TASK PROMPT –
Recast the lines of the rows below as a Markdown table with the columns "Number" and "Line text," numbering each line and skipping blank lines. Leave the pictures out of the table.

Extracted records
====================

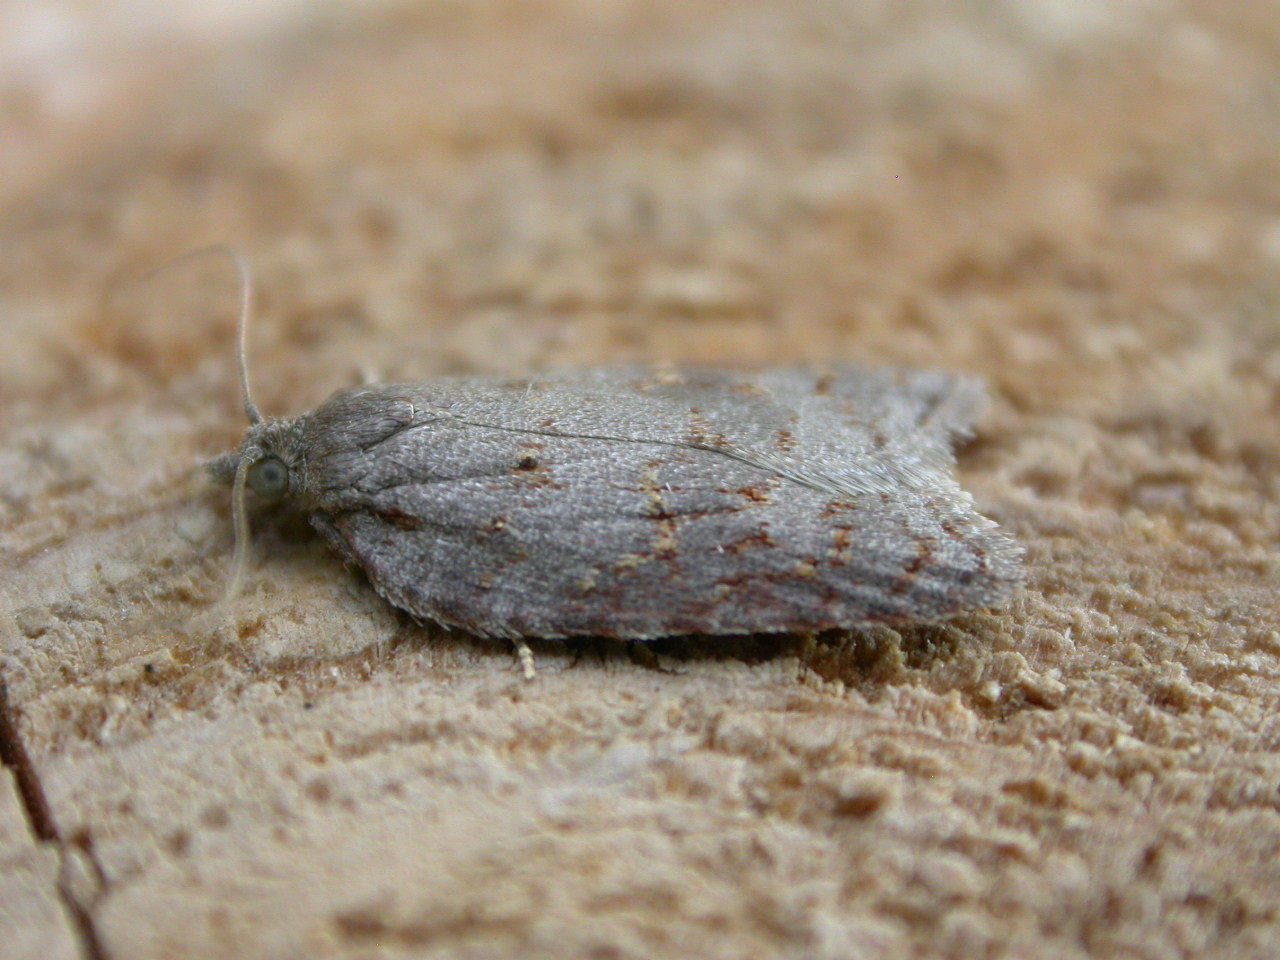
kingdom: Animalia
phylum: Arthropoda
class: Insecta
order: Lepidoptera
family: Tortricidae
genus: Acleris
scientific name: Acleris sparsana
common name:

====================

OUTPUT OF THE TASK –
| Number | Line text |
|---|---|
| 1 | kingdom: Animalia |
| 2 | phylum: Arthropoda |
| 3 | class: Insecta |
| 4 | order: Lepidoptera |
| 5 | family: Tortricidae |
| 6 | genus: Acleris |
| 7 | scientific name: Acleris sparsana |
| 8 | common name: |